## List of tasks
1 - Transcribe the passage of the Form 8-K excerpt from "We have filed" to "filed as exhibits.".
2 - According to the Form 8-K excerpt, how much can the Company draw per calendar quarter from the operating-expense portion of the QFL financing facility?

## Text segment

We have filed the Purchase Agreement, the Security Agreement, the Subsidiary Security Agreement, the Guaranty, the Warrant Issue Agreement, the Form of Warrant, the Registration Rights Agreement and the Board Observation Rights Agreement as exhibits to this Form 8-K. The description of these agreements in this Form 8-K are summaries only and are qualified in their entireties by the agreements filed as exhibits.

 

Purchase Agreement

 

Pursuant to the Purchase Agreement, QFL agreed to make available to the Company a financing facility of: (i) up to $25,000,000 for the acquisition of mutually agreed patent rights that the Company intends to monetize; (ii) up to $2,000,000 for operating expenses from which the Company may, at its discretion, draw up to $200,000 per calendar quarter; and (iii) $1,750,000 to fund the cash payment portion of the restructure of the Company’s obligations to IPLLC. In return the Company transferred to QFL the right to receive a portion of net proceeds generated from the monetization of those patents. After QFL has a negotiated rate of return, the Company and QFL shall share net proceeds equally until QFL shall have achieved its Investment Return (as defined therein). Thereafter, the Company shall retain 100% of all net proceeds. Except in an Event of Default, as defined therein, all payments by the Company to QFL pursuant to the Purchase Agreement are non-recourse and shall be paid only if and after net proceeds from monetization of the patent rights owned or acquire by the Company are received, or to be received.

## Source data
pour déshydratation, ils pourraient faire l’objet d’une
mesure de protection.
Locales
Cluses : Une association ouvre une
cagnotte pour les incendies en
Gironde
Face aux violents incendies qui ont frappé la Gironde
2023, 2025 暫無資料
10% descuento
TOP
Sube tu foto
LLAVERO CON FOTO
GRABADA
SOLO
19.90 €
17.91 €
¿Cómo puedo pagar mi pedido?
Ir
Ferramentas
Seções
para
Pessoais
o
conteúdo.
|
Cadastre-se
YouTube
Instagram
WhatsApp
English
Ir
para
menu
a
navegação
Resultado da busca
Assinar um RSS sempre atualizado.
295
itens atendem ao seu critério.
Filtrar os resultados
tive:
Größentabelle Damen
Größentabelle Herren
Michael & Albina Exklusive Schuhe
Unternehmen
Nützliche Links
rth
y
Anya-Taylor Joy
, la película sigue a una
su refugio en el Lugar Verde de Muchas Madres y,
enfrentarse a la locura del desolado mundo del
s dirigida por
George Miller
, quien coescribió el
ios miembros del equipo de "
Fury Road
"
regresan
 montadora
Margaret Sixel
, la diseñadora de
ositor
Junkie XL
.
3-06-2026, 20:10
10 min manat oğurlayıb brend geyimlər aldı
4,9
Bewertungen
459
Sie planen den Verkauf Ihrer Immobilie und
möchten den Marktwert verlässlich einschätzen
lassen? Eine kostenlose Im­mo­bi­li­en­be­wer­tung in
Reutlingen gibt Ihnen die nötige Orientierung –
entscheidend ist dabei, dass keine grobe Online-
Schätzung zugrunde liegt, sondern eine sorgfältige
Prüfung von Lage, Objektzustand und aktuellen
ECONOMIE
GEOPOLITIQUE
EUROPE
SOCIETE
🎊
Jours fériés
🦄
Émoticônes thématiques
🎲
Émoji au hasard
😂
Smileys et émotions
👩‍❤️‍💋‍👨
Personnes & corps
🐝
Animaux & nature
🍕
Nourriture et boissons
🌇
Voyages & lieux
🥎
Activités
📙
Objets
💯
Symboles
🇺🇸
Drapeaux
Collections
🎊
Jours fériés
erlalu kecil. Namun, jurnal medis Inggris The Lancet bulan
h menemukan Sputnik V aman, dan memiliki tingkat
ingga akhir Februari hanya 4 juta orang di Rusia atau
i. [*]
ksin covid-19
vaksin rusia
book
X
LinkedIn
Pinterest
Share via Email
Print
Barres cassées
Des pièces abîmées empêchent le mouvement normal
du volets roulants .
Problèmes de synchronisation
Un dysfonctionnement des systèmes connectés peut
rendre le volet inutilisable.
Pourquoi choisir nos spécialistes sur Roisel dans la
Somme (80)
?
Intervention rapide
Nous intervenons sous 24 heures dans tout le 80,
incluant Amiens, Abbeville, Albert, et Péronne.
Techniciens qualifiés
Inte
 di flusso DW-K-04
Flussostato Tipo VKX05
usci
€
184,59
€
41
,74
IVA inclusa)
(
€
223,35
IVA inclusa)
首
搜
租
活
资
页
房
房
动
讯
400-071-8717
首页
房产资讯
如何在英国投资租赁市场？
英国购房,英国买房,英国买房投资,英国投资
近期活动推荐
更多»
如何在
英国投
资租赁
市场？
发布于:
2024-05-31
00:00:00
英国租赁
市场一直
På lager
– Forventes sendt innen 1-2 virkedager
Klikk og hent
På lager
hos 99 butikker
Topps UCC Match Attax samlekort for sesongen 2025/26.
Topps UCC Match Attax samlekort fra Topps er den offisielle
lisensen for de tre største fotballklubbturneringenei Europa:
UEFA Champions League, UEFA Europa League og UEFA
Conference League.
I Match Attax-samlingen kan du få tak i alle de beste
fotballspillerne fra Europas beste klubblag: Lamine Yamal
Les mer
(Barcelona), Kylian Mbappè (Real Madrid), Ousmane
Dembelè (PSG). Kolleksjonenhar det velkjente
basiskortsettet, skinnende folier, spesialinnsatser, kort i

## Replies
1 -
We have filed the Purchase Agreement, the Security Agreement, the Subsidiary Security Agreement, the Guaranty, the Warrant Issue Agreement, the Form of Warrant, the Registration Rights Agreement and the Board Observation Rights Agreement as exhibits to this Form 8-K. The description of these agreements in this Form 8-K are summaries only and are qualified in their entireties by the agreements filed as exhibits.

2 - Up to $200,000 per calendar quarter, at the Company's discretion.